- _Text excerpt_
--------------------

In an insurance industry facing multiple challenges, prioritizing next steps isn’t easy. We highlight seven steps well-prepared insurers can take.
The insurance industry faces an unparalleled combination of challenges, including: transformative advances in technology; increasingly demanding customers seeking personalized solutions; and a change in investment regime, potentially with structurally higher inflation. While each challenge requires multidimensional responses, we offer seven steps for insurers to consider. They’re based on a session at AB’s “Navigating Disruption and The Future of Insurance” forum led by Jim Bichard, Insurance Practice Leader at PWC, and the attendee Q&A. The presentation was based on PwC’s Insurance Reimagined: Insurance 2025 and Beyond report and 2023 CEO Survey; the conclusions stated here are AB’s.
1) Build Trust Through a Better Customer Experience
Globally, trust in institutions is at an all-time low, but customers recognize and trust the providers that can respond to their needs. Increasingly, they want to transact by mobile phone, get quicker quotes and pay more flexibly—and that’s just for starters.
For insurers, building these competencies means either hefty tech spending or partnering with tech-savvy companies that already lead in customer experience (CX) know-how. Partnering may seem like the easier and cheaper option, but experience shows that to be effective, partners must genuinely seek win-win solutions and already possess the necessary collaborative skills to make joint-venture arrangements work.

--------------------

- _Set task A_
Rewrite the paragraph of the insurance text that begins "For insurers, building these competencies" in a shorter form, keeping its main facts.
The entries that follow have nothing to do with the insurance text.

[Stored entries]
--------------------

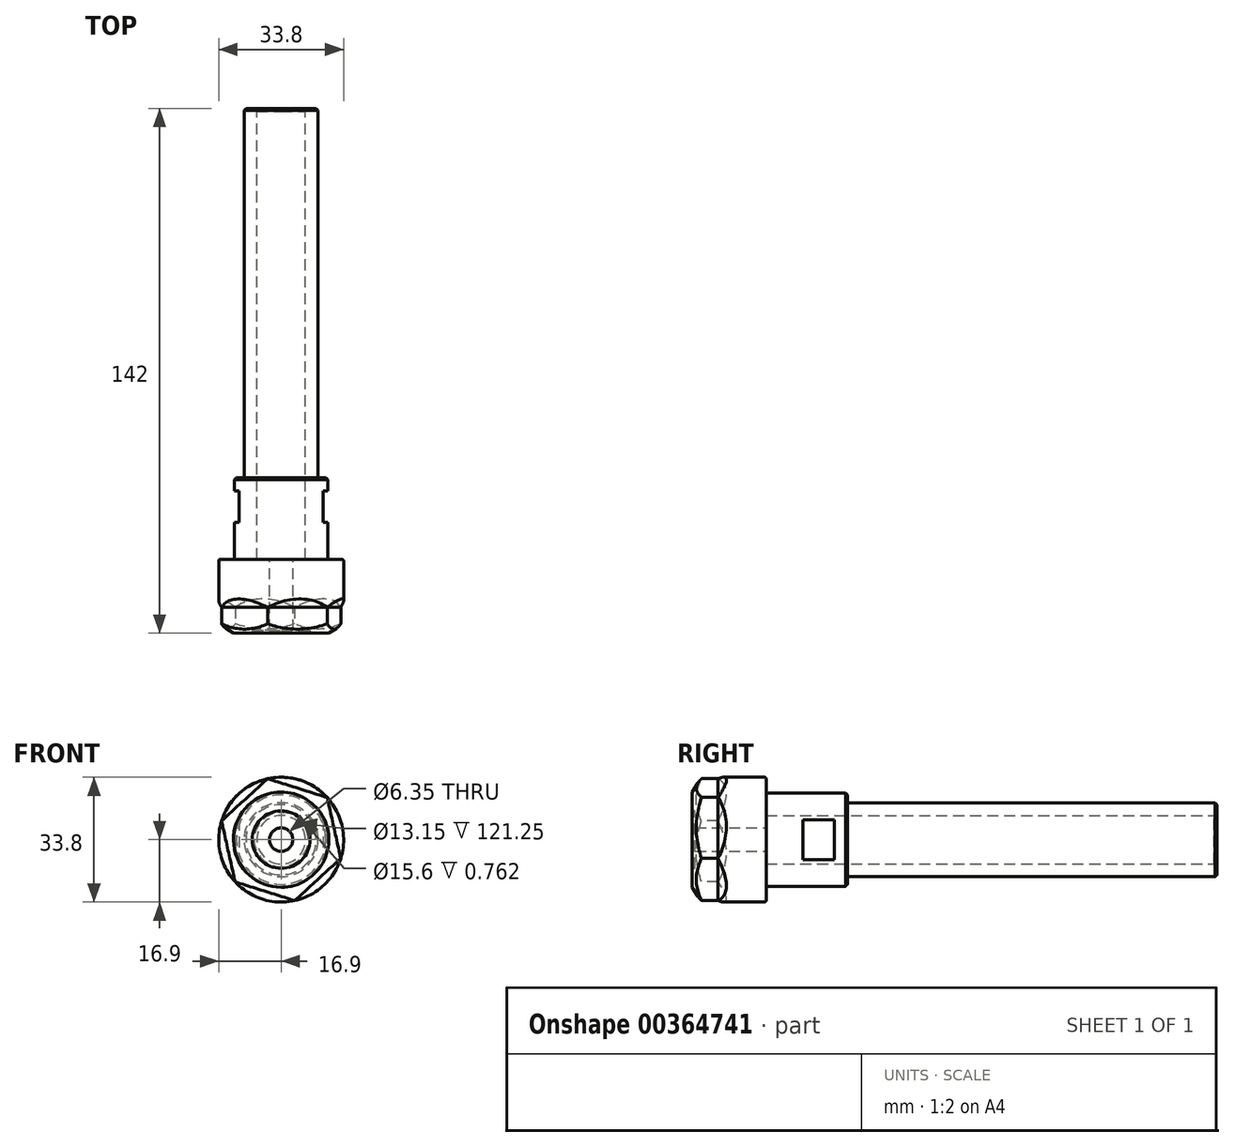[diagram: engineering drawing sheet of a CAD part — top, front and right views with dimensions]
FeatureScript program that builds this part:
annotation { "Feature Type Name" : "Feature", "Feature Type Description" : "" }
export const myFeature = defineFeature(function(context is Context, id is Id, definition is map)
    precondition{}
    {
        {
            var Q0;
            Q0=qCreatedBy(makeId("Front.planeOp"),FACE);
            var sketch = newSketch(context, id + "F0", { "sketchPlane" : qUnion([Q0])});
            skCircle(sketch, "E0", {"center": v(0, 0) * mm, "radius": 10 * mm});
            skCircle(sketch, "E1", {"center": v(0, 0) * mm, "radius": 6.58 * mm});
            skSolve(sketch);
        }
        {
            var Q0;
            Q0 = qSketchRegion(id + "F0", true);
            extrude(context, id + "F1", {"entities" : qUnion([Q0]), "depth" : 100 * mm});
        }
        {
            var Q0;
            Q0=makeQuery(id+"F1.opExtrude","CAP_FACE",FACE,{"disambiguationData":[OSD([sQuery(id+"F0.wireOp",EDGE,"E0"),sQuery(id+"F0.wireOp",EDGE,"E1")])],"isStart":false});
            var sketch = newSketch(context, id + "F2", { "sketchPlane" : qUnion([Q0])});
            skCircle(sketch, "E2", {"center": v(0, 0) * mm, "radius": 12.6 * mm});
            skCircle(sketch, "E3", {"center": v(0, 0) * mm, "radius": 6.58 * mm});
            skSolve(sketch);
        }
        {
            var Q0;
            Q0 = qSketchRegion(id + "F2", true);
            extrude(context, id + "F3", {"entities" : qUnion([Q0]), "operationType" : NewBodyOperationType.ADD, "depth" : 22 * mm});
        }
        {
            var Q0;
            Q0=makeQuery(id+"F3.opExtrude","CAP_FACE",FACE,{"disambiguationData":[OSD([sQuery(id+"F2.wireOp",EDGE,"E2"),sQuery(id+"F2.wireOp",EDGE,"E3")])],"isStart":false});
            var sketch = newSketch(context, id + "F4", { "sketchPlane" : qUnion([Q0])});
            skCircle(sketch, "E4.0", {"center": v(0, 0) * mm, "radius": 3.18 * mm});
            skCircle(sketch, "E5", {"center": v(0, 0) * mm, "radius": 16.9 * mm});
            skSolve(sketch);
        }
        {
            var Q0;
            Q0 = qSketchRegion(id + "F4", true);
            extrude(context, id + "F5", {"entities" : qUnion([Q0]), "operationType" : NewBodyOperationType.ADD, "depth" : 20 * mm});
        }
        {
            var Q0;
            Q0=makeQuery(id+"F5.opExtrude","CAP_FACE",FACE,{"disambiguationData":[OSD([sQuery(id+"F4.wireOp",EDGE,"E4.0"),sQuery(id+"F4.wireOp",EDGE,"E5")])],"isStart":false});
            var sketch = newSketch(context, id + "F6", { "sketchPlane" : qUnion([Q0])});
            skCircle(sketch, "E6", {"center": v(0, 0) * mm, "radius": 7.8 * mm});
            skSolve(sketch);
        }
        {
            var Q0;
            Q0 = qSketchRegion(id + "F6", true);
            extrude(context, id + "F7", {"entities" : qUnion([Q0]), "operationType" : NewBodyOperationType.REMOVE, "oppositeDirection" : true, "depth" : 0.76 * mm});
        }
        {
            var Q0;
            Q0=makeQuery(id+"F5.opExtrude","CAP_EDGE",EDGE,{"disambiguationData":[OSD([sQuery(id+"F4.wireOp",EDGE,"E5")])],"isStart":false});
            chamfer(context, id + "F8", {"entities" : qUnion([Q0]), "chamferType" : ChamferType.TWO_OFFSETS, "width1" : 4 * mm, "oppositeDirection" : false, "width2" : 2.5 * mm, "tangentPropagation" : true});
        }
        {
            var Q0;
            Q0=makeQuery(id+"F5.opExtrude","CAP_FACE",FACE,{"disambiguationData":[OSD([sQuery(id+"F4.wireOp",EDGE,"E4.0"),sQuery(id+"F4.wireOp",EDGE,"E5")])],"isStart":false});
            var sketch = newSketch(context, id + "F9", { "sketchPlane" : qUnion([Q0])});
            skCircle(sketch, "E7.cCircle", {"center": v(0, 0) * mm, "radius": 16.9 * mm, "construction": true});
            skLineSegment(sketch, "E7.0", {"start": v(12.45, 11.43) * mm, "end": v(16.12, -5.07) * mm});
            skLineSegment(sketch, "E7.1", {"start": v(16.12, -5.07) * mm, "end": v(3.67, -16.5) * mm});
            skLineSegment(sketch, "E7.2", {"start": v(3.67, -16.5) * mm, "end": v(-12.45, -11.43) * mm});
            skLineSegment(sketch, "E7.3", {"start": v(-12.45, -11.43) * mm, "end": v(-16.12, 5.07) * mm});
            skLineSegment(sketch, "E7.4", {"start": v(-16.12, 5.07) * mm, "end": v(-3.67, 16.5) * mm});
            skLineSegment(sketch, "E7.5", {"start": v(-3.67, 16.5) * mm, "end": v(12.45, 11.43) * mm});
            skCircle(sketch, "E8", {"center": v(0, 0) * mm, "radius": 21.1 * mm});
            skSolve(sketch);
        }
        {
            var Q0;
            {var subQ0=sQuery(id+"F9.wireOp",EDGE,"E7.0");Q0=makeQuery(id+"F9.imprint","IMPRINT",FACE,{"disambiguationData":[TD([[makeQuery(id+"F9.imprint","IMPRINT",EDGE,{"derivedFrom":subQ0}),1.0]])]});}
            var Q1;
            {var subQ0=sQuery(id+"F9.wireOp",EDGE,"E7.5");Q1=makeQuery(id+"F9.imprint","IMPRINT",FACE,{"disambiguationData":[TD([[makeQuery(id+"F9.imprint","IMPRINT",EDGE,{"derivedFrom":subQ0}),1.0]])]});}
            var Q2;
            {var subQ0=sQuery(id+"F9.wireOp",EDGE,"E7.4");Q2=makeQuery(id+"F9.imprint","IMPRINT",FACE,{"disambiguationData":[TD([[makeQuery(id+"F9.imprint","IMPRINT",EDGE,{"derivedFrom":subQ0}),1.0]])]});}
            var Q3;
            {var subQ0=sQuery(id+"F9.wireOp",EDGE,"E7.3");Q3=makeQuery(id+"F9.imprint","IMPRINT",FACE,{"disambiguationData":[TD([[makeQuery(id+"F9.imprint","IMPRINT",EDGE,{"derivedFrom":subQ0}),1.0]])]});}
            var Q4;
            {var subQ0=sQuery(id+"F9.wireOp",EDGE,"E7.2");Q4=makeQuery(id+"F9.imprint","IMPRINT",FACE,{"disambiguationData":[TD([[makeQuery(id+"F9.imprint","IMPRINT",EDGE,{"derivedFrom":subQ0}),1.0]])]});}
            var Q5;
            {var subQ0=sQuery(id+"F9.wireOp",EDGE,"E7.1");Q5=makeQuery(id+"F9.imprint","IMPRINT",FACE,{"disambiguationData":[TD([[makeQuery(id+"F9.imprint","IMPRINT",EDGE,{"derivedFrom":subQ0}),1.0]])]});}
            var Q6;
            Q6=makeQuery(id+"F9.imprint","IMPRINT",FACE,{"disambiguationData":[TD([[makeQuery(id+"F9.imprint","IMPRINT",EDGE,{"derivedFrom":sQuery(id+"F9.wireOp",EDGE,"E8")}),1.0]])]});
            extrude(context, id + "F10", {"entities" : qUnion([Q0, Q1, Q2, Q3, Q4, Q5, Q6]), "operationType" : NewBodyOperationType.REMOVE, "oppositeDirection" : true, "depth" : 10 * mm});
        }
        {
            var Q0;
            Q0=makeQuery(id+"F10.boolean.opBoolean","COPY",EDGE,{"derivedFrom":makeQuery(id+"F10.opExtrude","CAP_EDGE",EDGE,{"disambiguationData":[OSD([sQuery(id+"F9.wireOp",EDGE,"E7.5")])],"isStart":false})});
            chamfer(context, id + "F11", {"entities" : qUnion([Q0]), "width" : 3 * mm, "tangentPropagation" : true});
        }
        {
            var Q0;
            Q0=makeQuery(id+"F10.boolean.opBoolean","COPY",EDGE,{"derivedFrom":makeQuery(id+"F10.opExtrude","CAP_EDGE",EDGE,{"disambiguationData":[OSD([sQuery(id+"F9.wireOp",EDGE,"E7.4")])],"isStart":false})});
            chamfer(context, id + "F12", {"entities" : qUnion([Q0]), "width" : 3 * mm, "tangentPropagation" : true});
        }
        {
            var Q0;
            Q0=makeQuery(id+"F10.boolean.opBoolean","COPY",EDGE,{"derivedFrom":makeQuery(id+"F10.opExtrude","CAP_EDGE",EDGE,{"disambiguationData":[OSD([sQuery(id+"F9.wireOp",EDGE,"E7.3")])],"isStart":false})});
            chamfer(context, id + "F13", {"entities" : qUnion([Q0]), "width" : 3 * mm, "tangentPropagation" : true});
        }
        {
            var Q0;
            Q0=makeQuery(id+"F10.boolean.opBoolean","COPY",EDGE,{"derivedFrom":makeQuery(id+"F10.opExtrude","CAP_EDGE",EDGE,{"disambiguationData":[OSD([sQuery(id+"F9.wireOp",EDGE,"E7.2")])],"isStart":false})});
            chamfer(context, id + "F14", {"entities" : qUnion([Q0]), "width" : 3 * mm, "tangentPropagation" : true});
        }
        {
            var Q0;
            Q0=makeQuery(id+"F10.boolean.opBoolean","COPY",EDGE,{"derivedFrom":makeQuery(id+"F10.opExtrude","CAP_EDGE",EDGE,{"disambiguationData":[OSD([sQuery(id+"F9.wireOp",EDGE,"E7.1")])],"isStart":false})});
            chamfer(context, id + "F15", {"entities" : qUnion([Q0]), "width" : 3 * mm, "tangentPropagation" : true});
        }
        {
            var Q0;
            Q0=makeQuery(id+"F10.boolean.opBoolean","COPY",EDGE,{"derivedFrom":makeQuery(id+"F10.opExtrude","CAP_EDGE",EDGE,{"disambiguationData":[OSD([sQuery(id+"F9.wireOp",EDGE,"E7.0")])],"isStart":false})});
            chamfer(context, id + "F16", {"entities" : qUnion([Q0]), "width" : 3 * mm, "tangentPropagation" : true});
        }
        {
            var Q0;
            Q0=makeQuery(id+"F5.opExtrude","CAP_EDGE",EDGE,{"disambiguationData":[OSD([sQuery(id+"F4.wireOp",EDGE,"E5")])],"isStart":true});
            fillet(context, id + "F17", {"entities" : qUnion([Q0]), "radius" : .5 * mm, "tangentPropagation" : true, "allowEdgeOverflow" : false});
        }
        {
            var Q0;
            Q0=makeQuery(id+"F3.opExtrude","CAP_EDGE",EDGE,{"disambiguationData":[OSD([sQuery(id+"F2.wireOp",EDGE,"E2")])],"isStart":true});
            chamfer(context, id + "F18", {"entities" : qUnion([Q0]), "width" : .5 * mm, "tangentPropagation" : true});
        }
        {
            var Q0;
            Q0=qCreatedBy(makeId("Top.planeOp"),FACE);
            var sketch = newSketch(context, id + "F19", { "sketchPlane" : qUnion([Q0])});
            skLineSegment(sketch, "E9.bottom", {"start": v(11.37, -103.5) * mm, "end": v(15.01, -103.5) * mm});
            skLineSegment(sketch, "E9.top", {"start": v(11.37, -112) * mm, "end": v(15.01, -112) * mm});
            skLineSegment(sketch, "E9.left", {"start": v(11.37, -112) * mm, "end": v(11.37, -103.5) * mm});
            skLineSegment(sketch, "E9.right", {"start": v(15.01, -112) * mm, "end": v(15.01, -103.5) * mm});
            skLineSegment(sketch, "E10.bottom", {"start": v(-15.01, -103.5) * mm, "end": v(-11.37, -103.5) * mm});
            skLineSegment(sketch, "E10.top", {"start": v(-15.01, -112) * mm, "end": v(-11.37, -112) * mm});
            skLineSegment(sketch, "E10.left", {"start": v(-15.01, -112) * mm, "end": v(-15.01, -103.5) * mm});
            skLineSegment(sketch, "E10.right", {"start": v(-11.37, -112) * mm, "end": v(-11.37, -103.5) * mm});
            skLineSegment(sketch, "E11", {"start": v(0, -107.75) * mm, "end": v(11.37, -107.75) * mm, "construction": true});
            skLineSegment(sketch, "E12", {"start": v(0, -107.75) * mm, "end": v(-11.37, -107.75) * mm, "construction": true});
            skSolve(sketch);
        }
        {
            var Q0;
            Q0 = qSketchRegion(id + "F19", true);
            extrude(context, id + "F20", {"entities" : qUnion([Q0]), "operationType" : NewBodyOperationType.REMOVE, "endBound" : BoundingType.THROUGH_ALL, "depth" : 25.4 * mm, "hasSecondDirection" : true, "secondDirectionBound" : SecondDirectionBoundingType.THROUGH_ALL, "secondDirectionOppositeDirection" : true, "secondDirectionDepth" : 25.4 * mm});
        }
        {
            var Q0;
            Q0=makeQuery(id+"F1.opExtrude","CAP_EDGE",EDGE,{"disambiguationData":[OSD([sQuery(id+"F0.wireOp",EDGE,"E1")])],"isStart":true});
            chamfer(context, id + "F21", {"entities" : qUnion([Q0]), "width" : .75 * mm, "tangentPropagation" : true});
        }
        {
            var Q0;
            Q0=makeQuery(id+"F1.opExtrude","CAP_EDGE",EDGE,{"disambiguationData":[OSD([sQuery(id+"F0.wireOp",EDGE,"E0")])],"isStart":true});
            chamfer(context, id + "F22", {"entities" : qUnion([Q0]), "width" : .5 * mm, "tangentPropagation" : true});
        }
    });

--------------------

- _Set task B_
Count the lines in the entries that contain the string "sketchPlane", matching case exactly, and reply with the number alone.

- _Correct output A_
Insurers can build these competencies by spending heavily on technology or by partnering with tech-savvy firms that already lead in customer experience. Partnering may look easier and cheaper. Experience shows it works only when partners truly seek win-win solutions and already have the collaborative skills that joint ventures need.

- _Correct output B_
6